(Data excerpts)

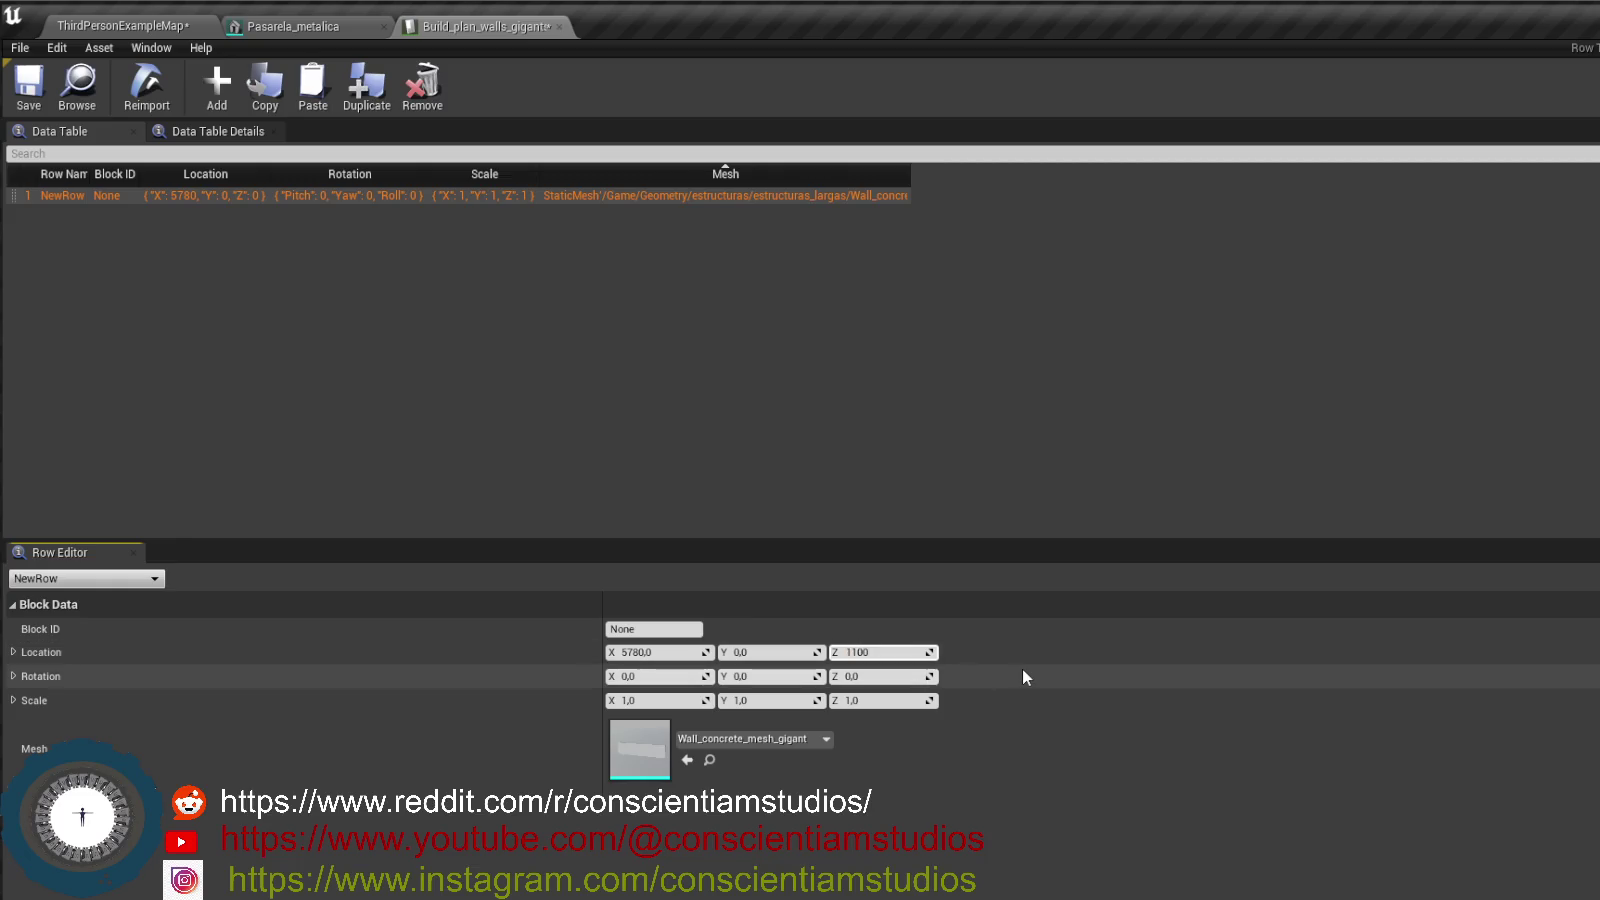
key(Return)
click(120, 25)
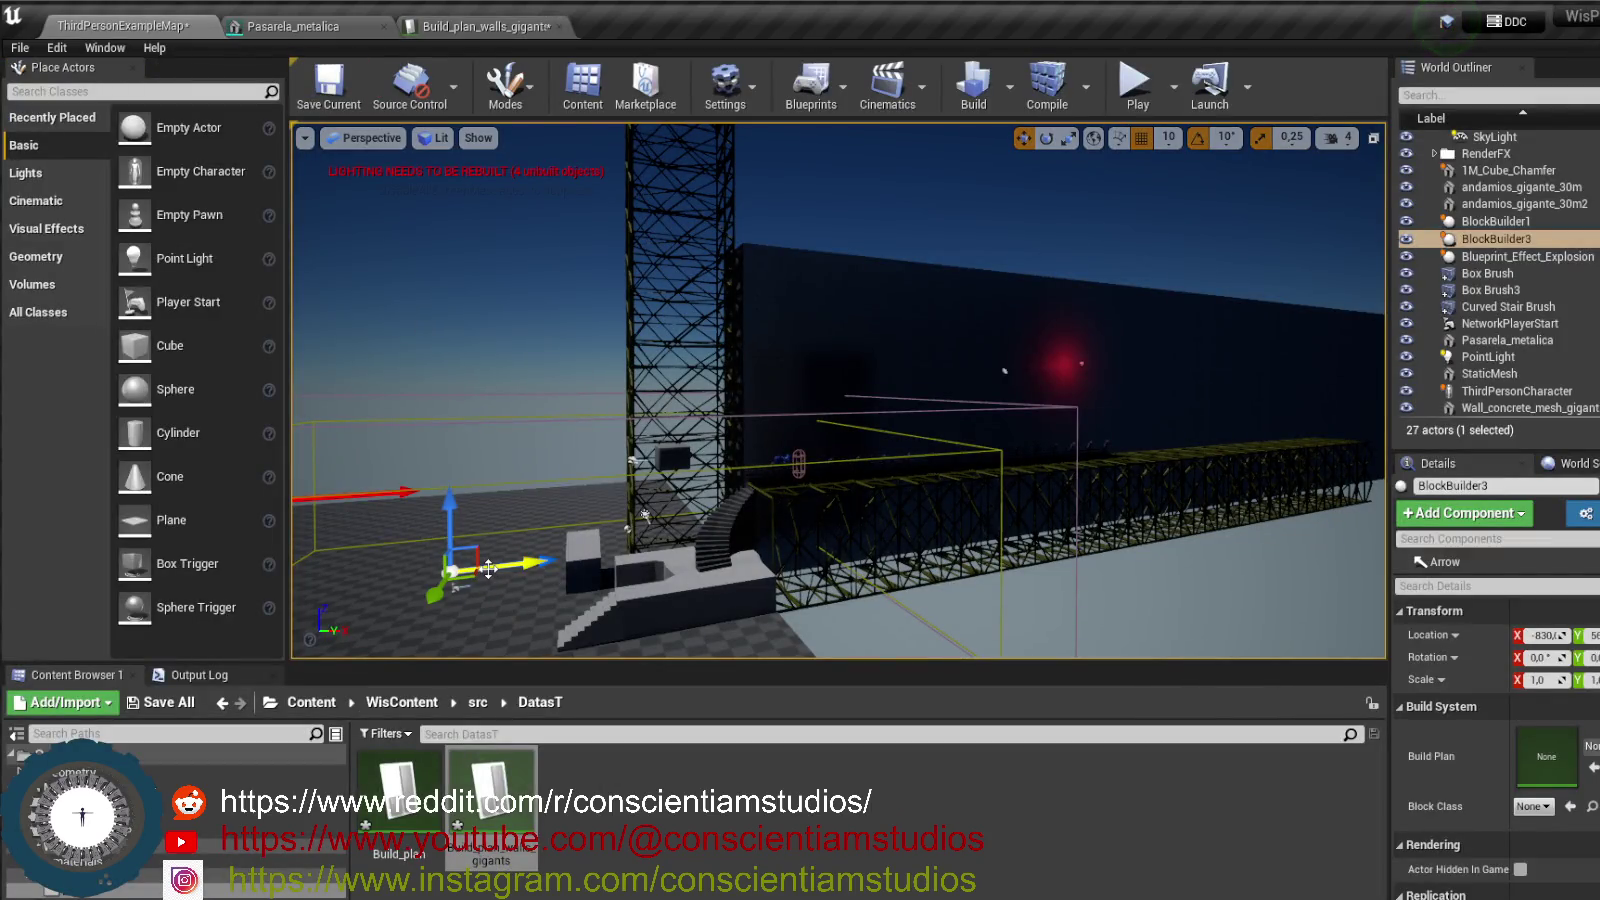
- Assign Build_plan_walls as BlockBuilder3's Build Plan and set its Block Class to BaseBlock
click(1590, 746)
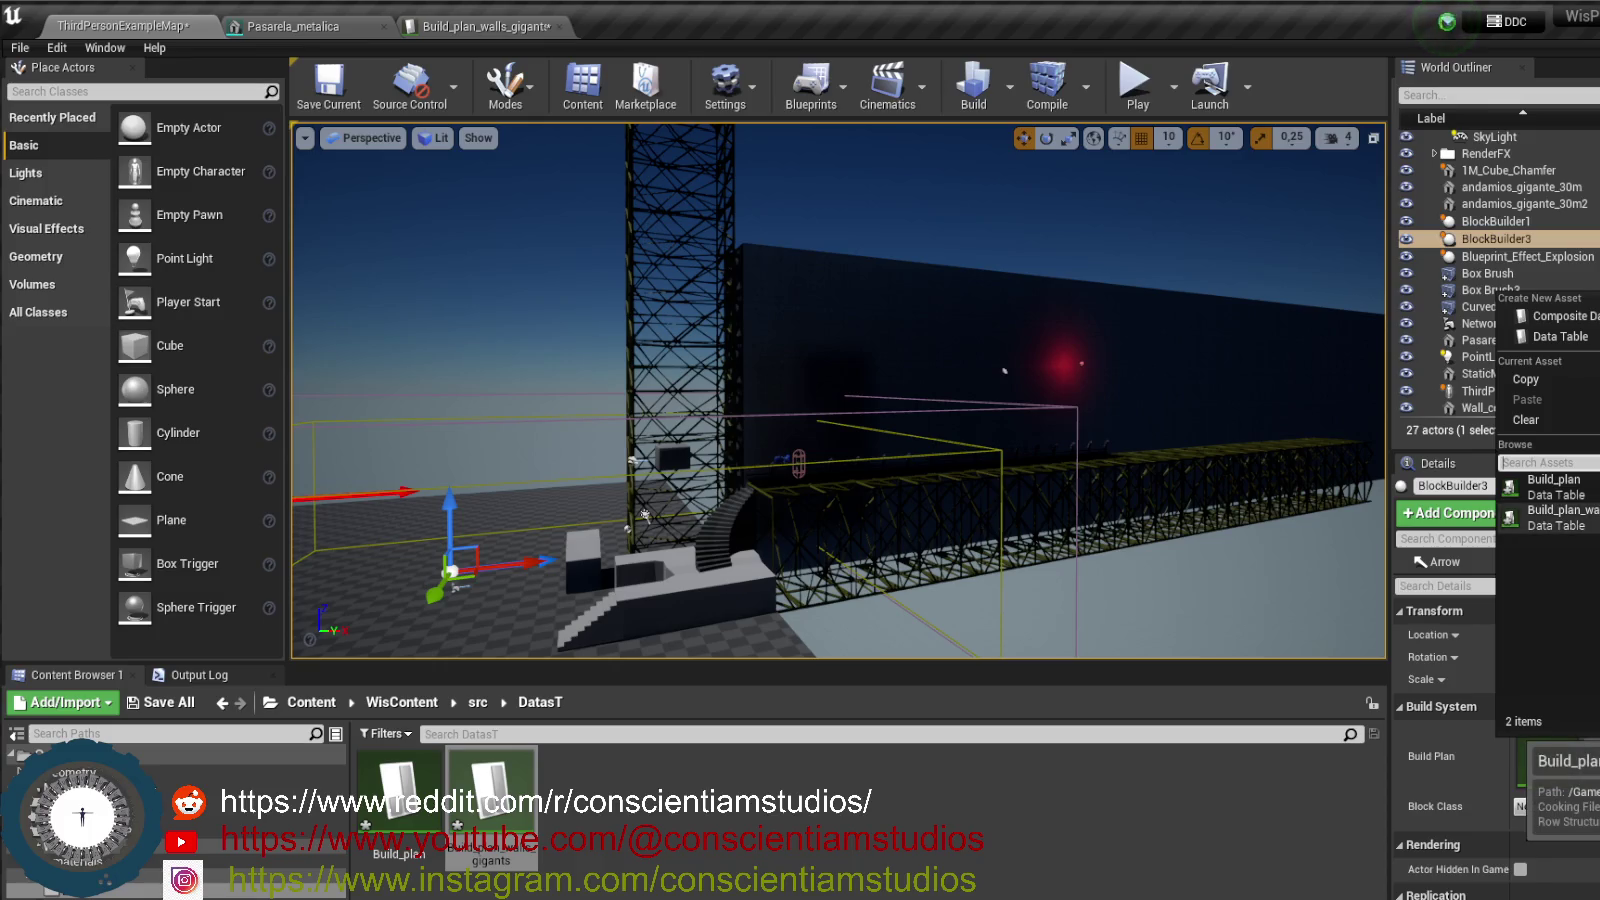
click(1555, 487)
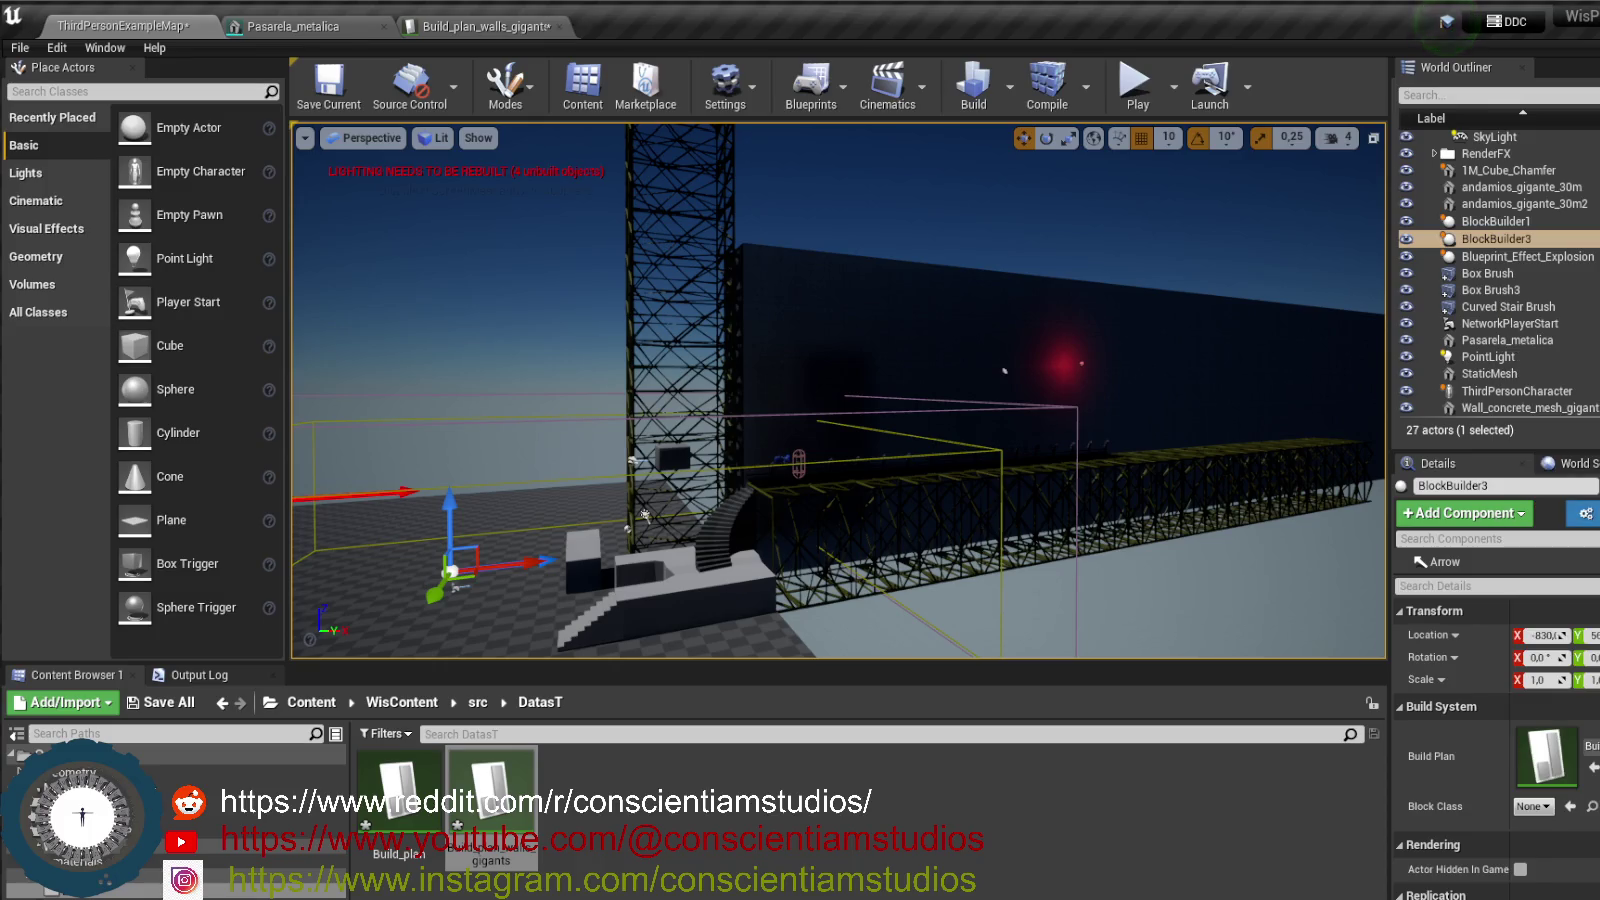
click(1538, 808)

## What you need to do
Lines with "click": find them in the data and copy each one.

## Response area
click(120, 25)
click(1590, 746)
click(1555, 487)
click(1538, 808)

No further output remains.